In a damning indictment of Israel’s genocidal policies in the occupied West Bank, two former Israeli envoys have termed the regime’s occupation as “apartheid,” drawing parallels with pre-1994 South Africa where racial segregation was legalized.
In an article published in a South African news website, former ambassadors Ilan Baruch and Alon Liel said the situation between Palestine and the Israeli regime was one of “inherent inequality.”
“For over half a century, Israel has ruled over the occupied Palestinian territories with a two-tiered legal system, in which, within the same tract of land in the West Bank, Israeli settlers live under Israeli civil law while Palestinians live under military law,” they wrote in a joint Op-Ed.
The former ambassadors said the Israeli regime has “worked to change both the geography and the demography” of the West Bank through the construction of illegal settlements.
“This has happened alongside the expropriation and takeover of massive amounts of Palestinian land, including Palestinian home evictions and demolitions. That is, settlements are built and expanded at the expense of Palestinian communities, which are forced onto smaller and smaller tracts of land,” they noted in the scathing article.

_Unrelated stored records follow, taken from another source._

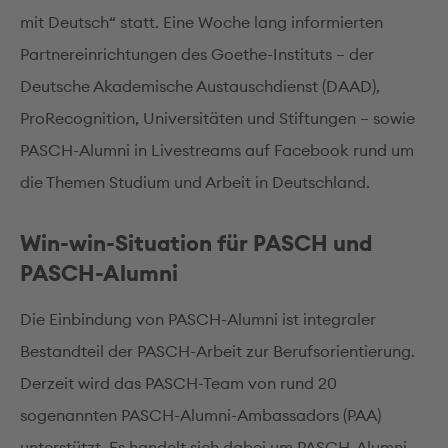
mit Deutsch“ statt. Eine Woche lang informierten
Partnereinrichtungen des Goethe-Instituts – der
Deutsche Akademische Austauschdienst (DAAD),
ProRecognition, Universitäten und Stiftungen – sowie
PASCH-Alumni in Livestreams auf Facebook rund um
die Themen Studium und Arbeit in Deutschland.
Win-win-Situation für PASCH und
PASCH-Alumni
Die Einbindung von PASCH-Alumni ist integraler
Bestandteil der PASCH-Arbeit zur Berufsorientierung.
Derzeit wird das PASCH-Team von rund 20
sogenannten PASCH-Alumni-Ambassadors (PAA)
unterstützt. Es handelt sich dabei um PASCH-Alumni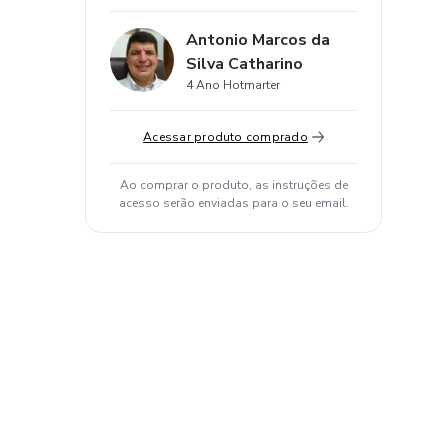
Antonio Marcos da
Silva Catharino
4 Ano Hotmarter
Acessar produto comprado
Ao comprar o produto, as instruções de
acesso serão enviadas para o seu email.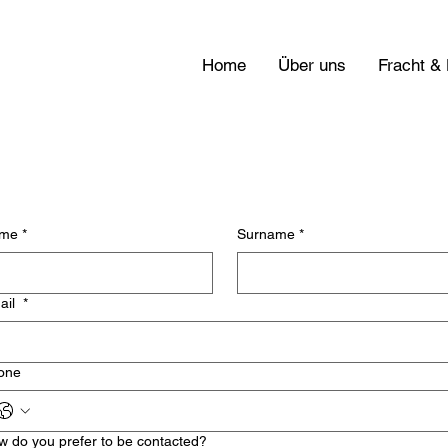
Home
Über uns
Fracht &
me
*
Surname
*
ail
*
one
w do you prefer to be contacted?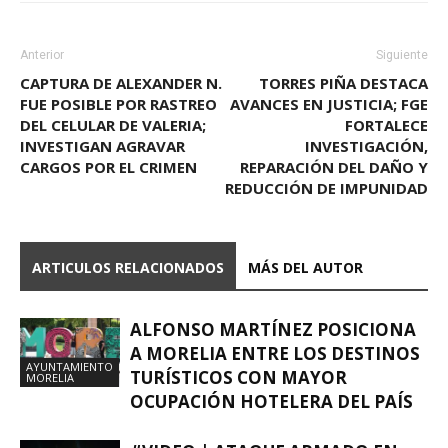
Anterior
Siguiente
CAPTURA DE ALEXANDER N.
TORRES PIÑA DESTACA
FUE POSIBLE POR RASTREO
AVANCES EN JUSTICIA; FGE
DEL CELULAR DE VALERIA;
FORTALECE
INVESTIGAN AGRAVAR
INVESTIGACIÓN,
CARGOS POR EL CRIMEN
REPARACIÓN DEL DAÑO Y
REDUCCIÓN DE IMPUNIDAD
ARTICULOS RELACIONADOS
MÁS DEL AUTOR
ALFONSO MARTÍNEZ POSICIONA
A MORELIA ENTRE LOS DESTINOS
AYUNTAMIENTO
TURÍSTICOS CON MAYOR
MORELIA
OCUPACIÓN HOTELERA DEL PAÍS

Referring to the then-minister of military affairs of the Israeli regime, Ariel Sharon, to South Africa in the early 1980s, when Sharon had “expressed great interest” in South Africa’s Bantustan project, the duo write that the map of West Bank “leaves little doubt regarding where Sharon received his inspiration.”
Illegal settlements
Pointing to illegal Israeli settlements in the occupied West Bank, the duo emphasized that the regime in Tel Aviv was inspired by South Africa’s Bantustan project, which was a product of racial and class discrimination propounded by the white with contempt against the black.
“The West Bank today consists of 165 'enclaves' - that is, Palestinian communities encircled by territory taken over by the settlement enterprise.”
The Bantustans of South Africa under the apartheid regime and the map of the occupied Palestinian territories today, they emphasized, are based on the same idea of “concentrating the 'undesirable' population in as small an area as possible, in a series of non-contiguous enclaves.”
“By gradually driving these populations from their land and concentrating them into dense and fractured pockets, both South Africa then and Israel today worked to thwart political autonomy and true democracy,” wrote the former envoys.
‘Wake up, world’
Baruch and Liel argued that their time in post-apartheid South Africa had led them to learn firsthand about the “reality of apartheid and the horrors it inflicted,” calling on the world to stand up for Palestine as they did against apartheid in South Africa in the 1990s.
“It is time for the world to recognize that what we saw in South Africa decades ago is happening in the occupied Palestinian territories too," they wrote.
“It is time for the world to take decisive diplomatic action in our case as well and work towards building a future of equality, dignity and security for Palestinians and Israelis alike,” they hastened to add.
They also warn that the Israeli occupation was not temporary and that the Israeli regime had “no political will to end it.”
Liel, the Israeli regime’s envoy to South Africa during the transition from apartheid from 1992 to 1994, also served as the director general of the regime’s foreign ministry between 2000 and 2001.
Baruch served as the ambassador to South Africa from 2005 to 2008. He also served as an envoy to Namibia, Botswana, and Zimbabwe.
The damning article comes amidst the unfolding political drama in Israel with opposition political figures clubbing together to oust the sitting Prime Minister Benjamin Netanyahu.
Netanyahu has been under fire at home after the Palestinian resistance movement Hamas inflicted a crushing defeat on the regime during the recent 11-day war on the besieged Gaza Strip.